CREATE TABLE customers (
  id uuid NOT NULL,
  cur_status customer_status

sea-orm certainly has support for generating custom types including enum types, and they have two docs pages about it: Generating Entities -> Enumerations and Schema Statement -> Create Enum.

However, there’s an issue. Both of those docs pages start from entities. They expect you to be manually defining these entities and then reference the entity in the code that performs the CREATE TABLE. This poses a chicken and egg problem for actually creating and referencing custom enum types within migrations.

It’s extremely unclear to me how to actually set up an enum type and reference it in a table I’m creating from within a migration. I really feel like it’s possible, but there’s so much complexity involved.

There are several different derivable traits on things. The migration examples show you creating a different enum for each table and deriving DeriveIden on it so you can refer to the table and its fields in queries. Then, for the codegen’d entities, there’s DeriveEntityModel which ‘is the ‘almighty’ macro which automatically generates Entity, Column, and PrimaryKey’. Then there’s an ActiveEnum which is the Rust type which corresponds to a custom enum type living in the DB. However, to define a table, you reference fields on that enum which are Idens.

I tried a bunch of things, but yeah I couldn’t figure it out. Diesel has a third-party solution for this which I’m not particularly a fan of, but at least it works and is comparatively easy to set up.

Programmatic Query Generation

Although not part of sea-orm itself, one thing I have to mention is how good sea-query is at doing programmatic query manipulation.

One project I built in the past year for my job at Osmos is an interactive query builder web interface. It lets users design complicated with joins, filters, and complex aggregates. It does all of this in a sandboxed way, allowing us to make sure they can only query resources we give them access to.

Building this would have been extremely difficult if it weren’t for the powerful tools provided by sea-query and sea-schema. I strongly believe these libraries are the best tools available in the Rust ecosystem to perform advanced manipulation or generation of SQL queries. The amount of situations where something “just worked” after I found the right function was very high.

sea-schema is also a lovely gem of a crate. It’s what sea-orm uses under the hood to do its codegen. sea-schema can connect to a live database and automatically discover the full schema for a given database. This includes all the details you would every need like data types, foreign keys, constraints, and all that kind of stuff. There are a few bugs and edge cases we’ve run into which honestly isn’t surprising given how big that problem space is, but for the majority of cases it again “just works” and is very easy to work with code-wise.
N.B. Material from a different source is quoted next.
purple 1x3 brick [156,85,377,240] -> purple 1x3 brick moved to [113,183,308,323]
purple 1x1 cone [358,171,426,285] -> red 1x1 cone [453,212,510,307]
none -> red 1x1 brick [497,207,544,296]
Overall, my impression of sea-orm is pretty lukewarm. The developer experience of setting up the crates, writing migrations, and making queries isn’t my favorite compared to other alternatives. It’s quite difficult for me to find the right way to do things due to a large number of magic traits required to do everything.

Again, a large part of this sentiment is personal preference. I think that a developer coming from the Rails/ActiveRecord world might enjoy an entity-based ORM like sea-orm much more than me. One of my co-workers advocated for us to try sea-orm in the first place which is why I ended up using it, so you might enjoy it as well.

I just want to say one more time that the underlying libraries like sea-query/sea-schema and the broader sea-* ecosystem really are excellent, though. Even if you don’t go for the whole sea-orm experience, they’re extremely useful on their own.